A couple of weeks ago, Sara reflected on the importance of culture-making to our experience of place. She said, “I want to suggest that it is our making of culture within a place that preserves our ‘place’ within it.” While Sara, citing Andy Crouch, didn’t mention the arts specifically in this process of placemaking, it seems to me that they play a central role in the way that we go about making and identifying with “places.” In this post, I wanted to reflect a bit further on the specifically artistic component of placemaking by introducing you to some trends in community arts development, and further suggest that placemaking through the arts is an important, though neglected, point of theological reflection. Who we are as God’s creatures is tied up in the fact that we are makers in all sorts of ways, and this relates directly with our being and belonging “in place.”
I recently came across an article on art-based placemaking in communities which really drove home the practical implications of my own research here at ITIA. The article cited major organizations whose focus is not only in the arts, but in the way the arts contribute to the sense of place in community. Furthermore, it focused on the fact that if community redevelopment plans are ever going to work, we must focus on cultivating an atmosphere of “making;” that is, the community itself must be involved in the making of place over a period of time. “There’s a real understanding among the more sophisticated and progressive end that, if you want cultural vitality, you invest in makers—period,” Jan Brooks says. While this may not seem like a novel idea, it is actually a fairly recent practice in community arts development to focus on “grassroots” movements and an atmosphere of “making” grounded in the inhabitants’ relationships to the place.

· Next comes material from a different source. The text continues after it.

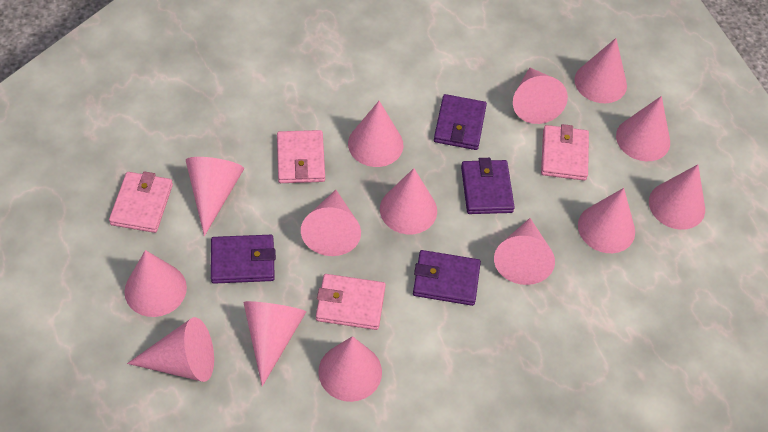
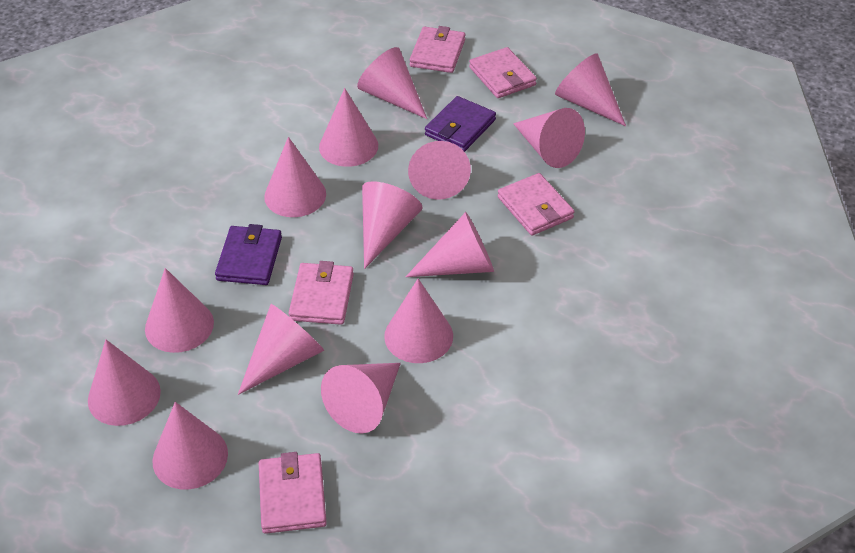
pink wallet: 4 -> 5
purple wallet: 4 -> 2

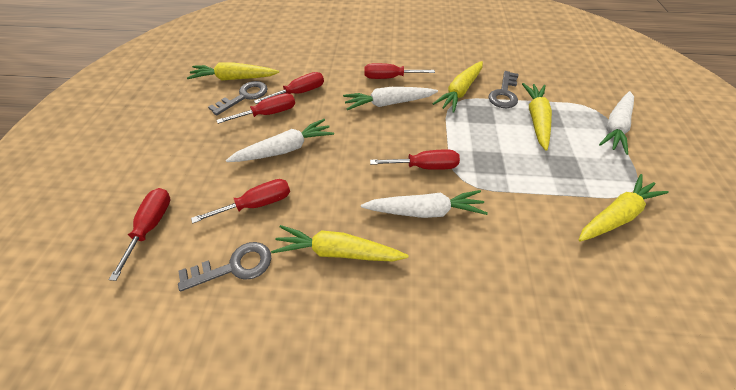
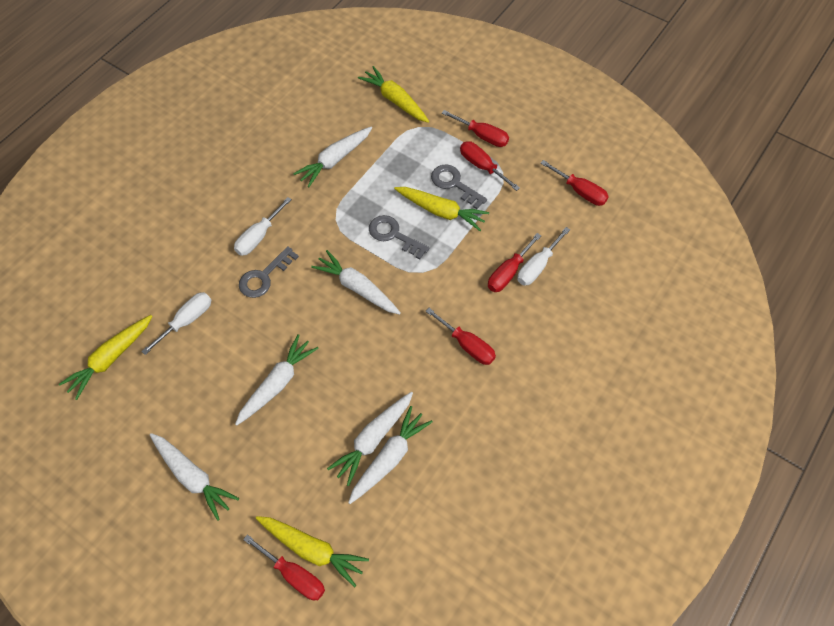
white carrot: 4 -> 6
white screwdriver: 0 -> 3
yellow carrot: 5 -> 4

The 1960s and 70s saw the rise of site-specific and environmental art, a type of artistry that has obvious implications for the art-place dialogue. But this time period also relates a history of government arts organizations that failed to involve the community’s inhabitants adequately. Especially in major cities, artists were often brought in from the outside to produce a site-specific piece of art, supposedly with the intention to create a “sense of place” or connection to the environment. However, these projects often failed miserably due to a lack of interest and participation from the community that actually lived there. When the artist left and the government had received their media attention, the art was often left to a state of disorder. The local community, because it had no involvement in the planning or production of the art, had no interest in preserving it. Furthermore, it contributed in no way to the community’s own local sense of place.
More recent arts organizations in America have learned from these failures and initiated plans that focus on working from within the community. ArtPlaceAmerica is one example of this trend, and the National Endowment for the Arts’ project OurTown gives grants to communities seeking “creative placemaking” initiatives. While these projects don’t downplay the benefit of seeking outside artistic influence and contributions, their main focus is on cultivating an atmosphere of making from within.
While there is much praise to be given to these organizations, that is not the main point of this post. None of these examples relate any kind of religious significance of arts-based placemaking, and that, of course, is not what they have set out to do. But I want to suggest that the types of activities that these organizations are doing have a profoundly theological significance. Many times on this blog, we have suggested that art need not be explicitly “Christian” to be religiously meaningful, and I think the point applies here with as much force as ever.
So why do I think arts-based placemaking invites theological reflection?
- Because place is central to who we are as humans. As God’s creatures, we are invited to participate in and make places in the world around us. Adam was invited to “till and keep” the garden. The Israelites were commanded to build houses and make gardens in the land. While scripture often takes for granted the primary experience of place and its effect on human identity (this is a matter of rather recent philosophical reflection), it communicates the fact that places form a meeting point between humans with God, each other, and the rest of the non-human creation. The way that people engage with and “make” the places they live in reflects their attitudes about each of these.
- Making, moreover, artistic making, is a matter of scriptural concern. God often commanded his people to make things in response to and participation with his purposes. Bezalel’s artistry for the tabernacle and Noah’s building of the ark reflect this concern.
- While the stated goals of most community arts organizations are not religious in concern, the fact that they engage in the transformation of society puts them within the realm of religious action. A significant branch of theology of the arts suggests that the arts have a transformative role that is spiritually significant. Both John de Gruchy and Jeremy Begbie attest to this idea, and their theologies of art remind me of the importance of dealing with arts-based placemaking movements like the ones cited above. While we need not place all art within a theology of the New Creation, we can certainly understand that our concerns for placemaking and societal transformation reflect a concern for a renewed Creation. As we engage in placemaking, we might find that the arts, as a primary locus of transformation in society, will help us reflect our concerns for place, communicate the history and tradition communities in a given place, and transform our understanding of the world so that we can more actively make and respectfully reflect our relationship to places within the world around us.
 Miwon Kwon, in her book, One Place After Another, relates this history of community arts development and site-specific plans.